The Impact of Adding a Physician Assistant to a Critical Care Outreach Team
Author(s) -
Hayley B. Gershengorn,
Yunchao Xu,
Carri W. Chan,
Mor Armony,
Michelle N. Gong
Publication year - 2016
Publication title -
plos one
Language(s) - English
Resource type - Journals
SCImago Journal Rank - 0.99
H-Index - 332
ISSN - 1932-6203
DOI - 10.1371/journal.pone.0167959
Subject(s) - medicine , emergency medicine , intervention (counseling) , staffing , emergency department , retrospective cohort study , outreach , rapid response team , medline , acute care , health care , medical emergency , nursing , surgery , political science , law , economics , economic growth
Rationale Hospitals are increasingly using critical care outreach teams (CCOTs) to respond to patients deteriorating outside intensive care units (ICUs). CCOT staffing is variable across hospitals and optimal team composition is unknown. Objectives To assess whether adding a critical care medicine trained physician assistant (CCM-PA) to a critical care outreach team (CCOT) impacts clinical and process outcomes. Methods We performed a retrospective study of two cohorts—one with a CCM-PA added to the CCOT (intervention hospital) and one with no staffing change (control hospital)—at two facilities in the same system. All adults in the emergency department and hospital for whom CCOT consultation was requested from October 1, 2012-March 16, 2013 (pre-intervention) and January 5-March 31, 2014 (post-intervention) were included. We performed difference-in-differences analyses comparing pre- to post-intervention periods in the intervention versus control hospitals to assess the impact of adding the CCM-PA to the CCOT. Measurements and Main Results Our cohort consisted of 3,099 patients (control hospital: 792 pre- and 595 post-intervention; intervention hospital: 1114 pre- and 839 post-intervention).
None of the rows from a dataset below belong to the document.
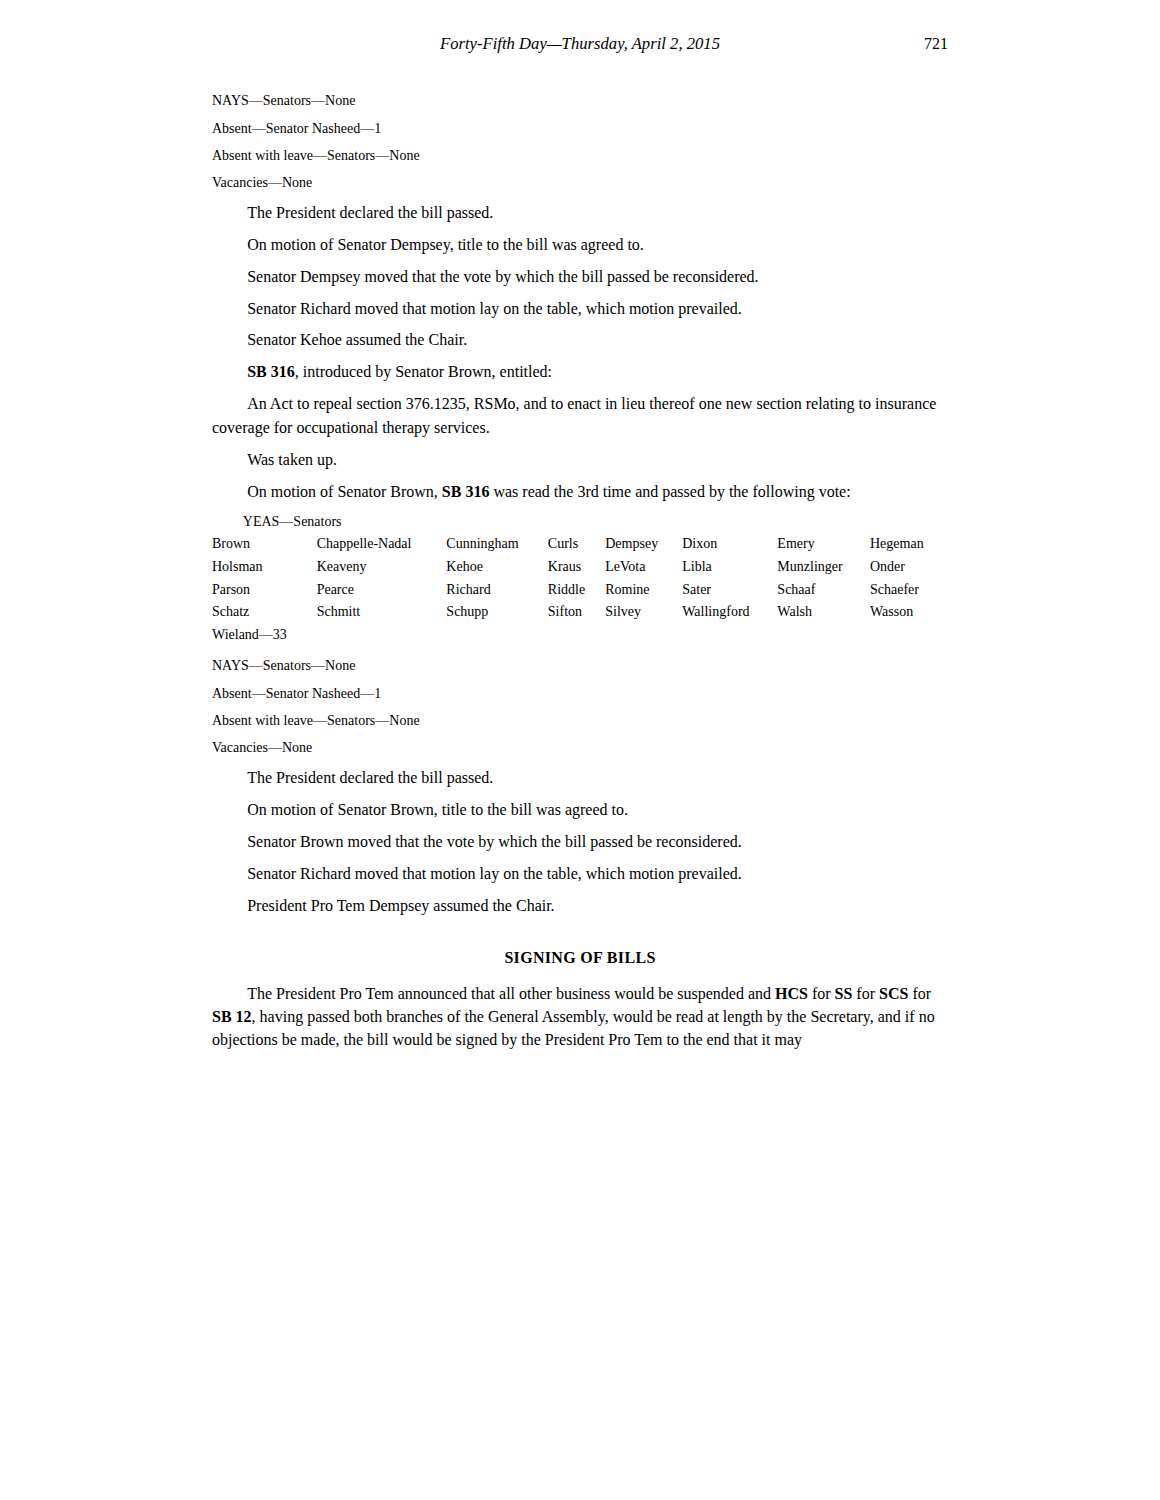Forty-Fifth Day—Thursday, April 2, 2015 721
NAYS—Senators—None
Absent—Senator Nasheed—1
Absent with leave—Senators—None
Vacancies—None
The President declared the bill passed.
On motion of Senator Dempsey, title to the bill was agreed to.
Senator Dempsey moved that the vote by which the bill passed be reconsidered.
Senator Richard moved that motion lay on the table, which motion prevailed.
Senator Kehoe assumed the Chair.
SB 316, introduced by Senator Brown, entitled:
An Act to repeal section 376.1235, RSMo, and to enact in lieu thereof one new section relating to insurance coverage for occupational therapy services.
Was taken up.
On motion of Senator Brown, SB 316 was read the 3rd time and passed by the following vote:
YEAS—Senators
| Brown | Chappelle-Nadal | Cunningham | Curls | Dempsey | Dixon | Emery | Hegeman |
| Holsman | Keaveny | Kehoe | Kraus | LeVota | Libla | Munzlinger | Onder |
| Parson | Pearce | Richard | Riddle | Romine | Sater | Schaaf | Schaefer |
| Schatz | Schmitt | Schupp | Sifton | Silvey | Wallingford | Walsh | Wasson |
| Wieland—33 | | | | | | | |
NAYS—Senators—None
Absent—Senator Nasheed—1
Absent with leave—Senators—None
Vacancies—None
The President declared the bill passed.
On motion of Senator Brown, title to the bill was agreed to.
Senator Brown moved that the vote by which the bill passed be reconsidered.
Senator Richard moved that motion lay on the table, which motion prevailed.
President Pro Tem Dempsey assumed the Chair.
SIGNING OF BILLS
The President Pro Tem announced that all other business would be suspended and HCS for SS for SCS for SB 12, having passed both branches of the General Assembly, would be read at length by the Secretary, and if no objections be made, the bill would be signed by the President Pro Tem to the end that it may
Intervention hospital patients tended to be younger, with fewer comorbidities, but with similar severity of acute illness. Across both periods, hospital mortality (p = 0.26) and hospital length of stay (p = 0.64) for the intervention vs control hospitals were similar, but time-to-transfer to the ICU was longer for the intervention hospital (13.3–17.0 vs 11.5–11.6 hours, p = 0.006). Using the difference-in-differences approach, we found a 19.2% reduction (95 confidence interval: 6.7%-31.6%, p = 0.002) in the time-to-transfer to the ICU associated with adding the CCM-PA to the CCOT; we found no difference in hospital mortality (p = 0.20) or length of stay (p = 0.52). Conclusions Adding a CCM-PA to the CCOT was associated with a notable reduction in time-to-transfer to the ICU; hospital mortality and length of stay were not impacted.